:: What the task requires ::
Rewrite each of the rows below, changing "in the photo that follows" to "in the image shown" and keeping everything else the same. Leave the pictures out of your version.

++++++++++

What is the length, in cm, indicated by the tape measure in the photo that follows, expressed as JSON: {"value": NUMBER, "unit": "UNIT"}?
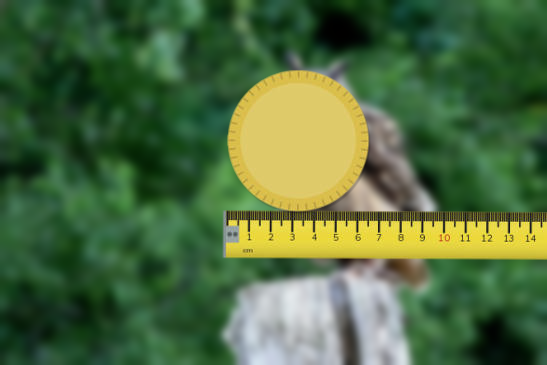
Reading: {"value": 6.5, "unit": "cm"}
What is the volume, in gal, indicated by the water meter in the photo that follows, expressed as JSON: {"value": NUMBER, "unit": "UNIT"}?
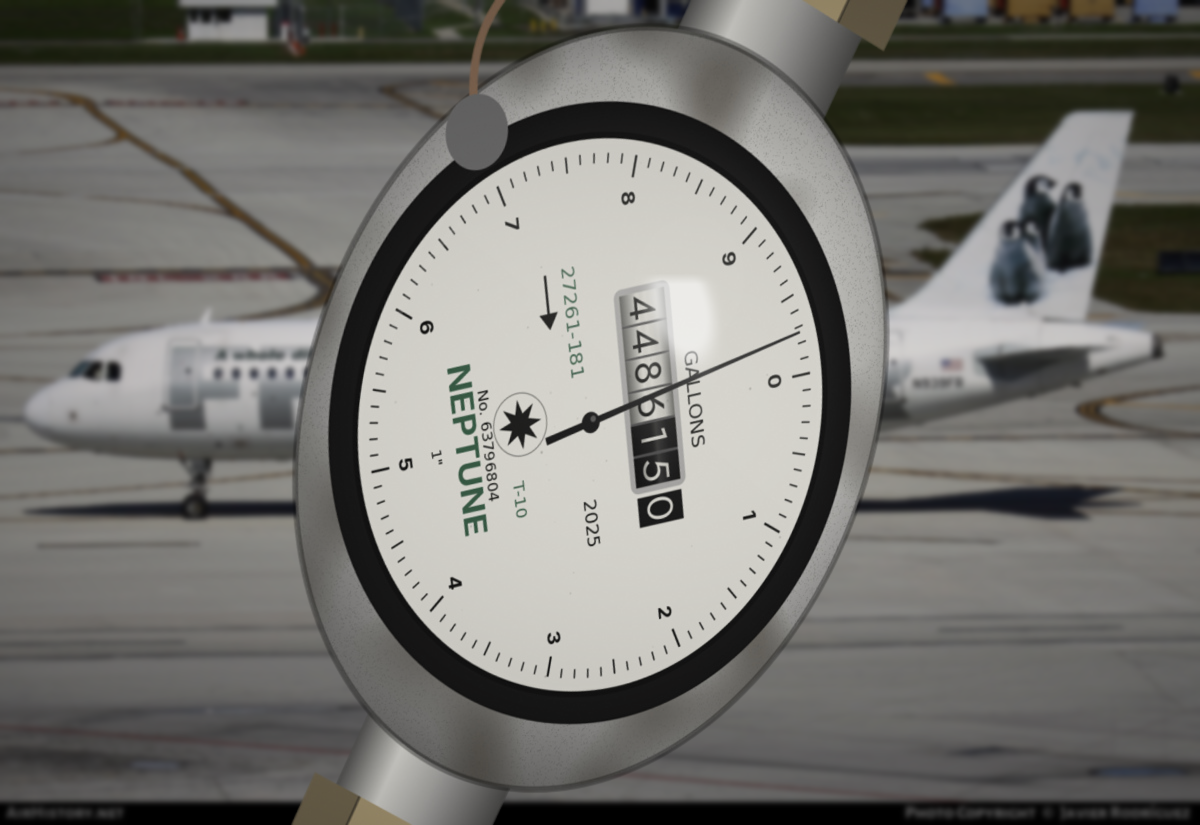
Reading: {"value": 4486149.7, "unit": "gal"}
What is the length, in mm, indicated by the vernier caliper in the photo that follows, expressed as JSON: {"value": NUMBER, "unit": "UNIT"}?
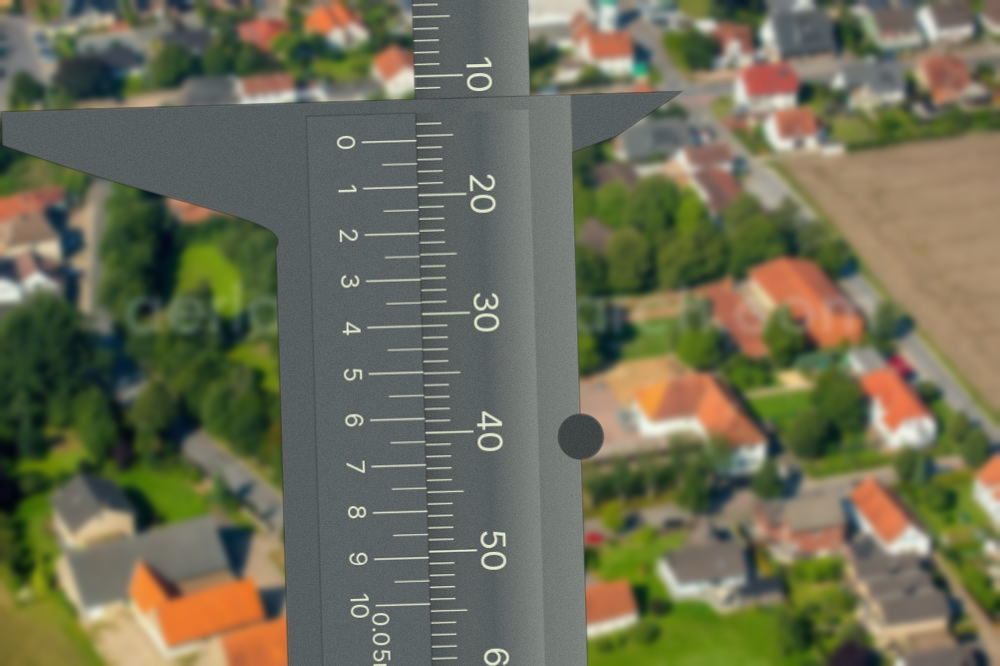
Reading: {"value": 15.4, "unit": "mm"}
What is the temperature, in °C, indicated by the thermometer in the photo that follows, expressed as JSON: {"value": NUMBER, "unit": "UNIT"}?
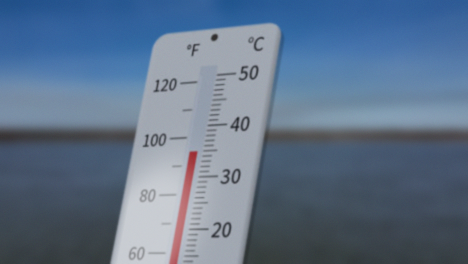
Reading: {"value": 35, "unit": "°C"}
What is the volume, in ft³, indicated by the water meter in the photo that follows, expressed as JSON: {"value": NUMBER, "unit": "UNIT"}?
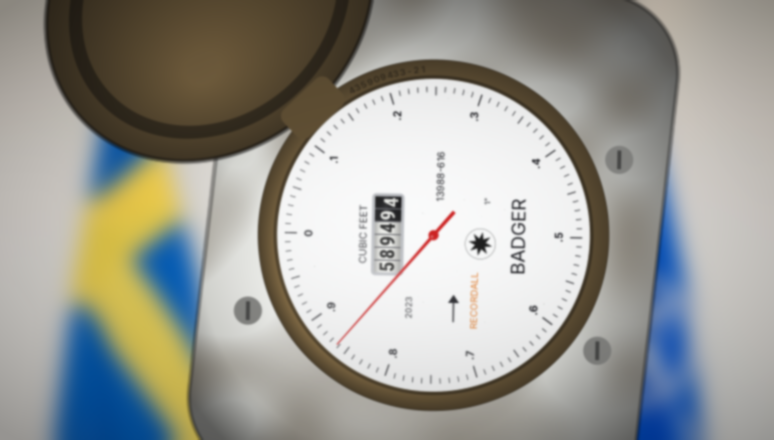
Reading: {"value": 589493.86, "unit": "ft³"}
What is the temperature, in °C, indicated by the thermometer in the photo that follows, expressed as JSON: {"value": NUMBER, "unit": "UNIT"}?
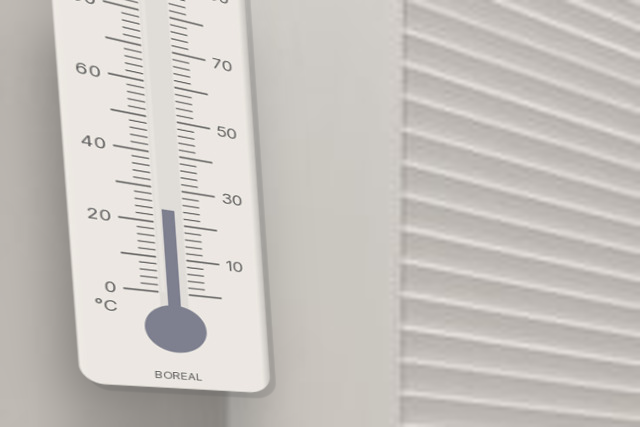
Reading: {"value": 24, "unit": "°C"}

++++++++++

:: Your response ::
What is the length, in cm, indicated by the tape measure in the image shown, expressed as JSON: {"value": NUMBER, "unit": "UNIT"}?
Reading: {"value": 6.5, "unit": "cm"}
What is the volume, in gal, indicated by the water meter in the image shown, expressed as JSON: {"value": NUMBER, "unit": "UNIT"}?
Reading: {"value": 4486149.7, "unit": "gal"}
What is the length, in mm, indicated by the vernier caliper in the image shown, expressed as JSON: {"value": NUMBER, "unit": "UNIT"}?
Reading: {"value": 15.4, "unit": "mm"}
What is the temperature, in °C, indicated by the thermometer in the image shown, expressed as JSON: {"value": NUMBER, "unit": "UNIT"}?
Reading: {"value": 35, "unit": "°C"}
What is the volume, in ft³, indicated by the water meter in the image shown, expressed as JSON: {"value": NUMBER, "unit": "UNIT"}?
Reading: {"value": 589493.86, "unit": "ft³"}
What is the temperature, in °C, indicated by the thermometer in the image shown, expressed as JSON: {"value": NUMBER, "unit": "UNIT"}?
Reading: {"value": 24, "unit": "°C"}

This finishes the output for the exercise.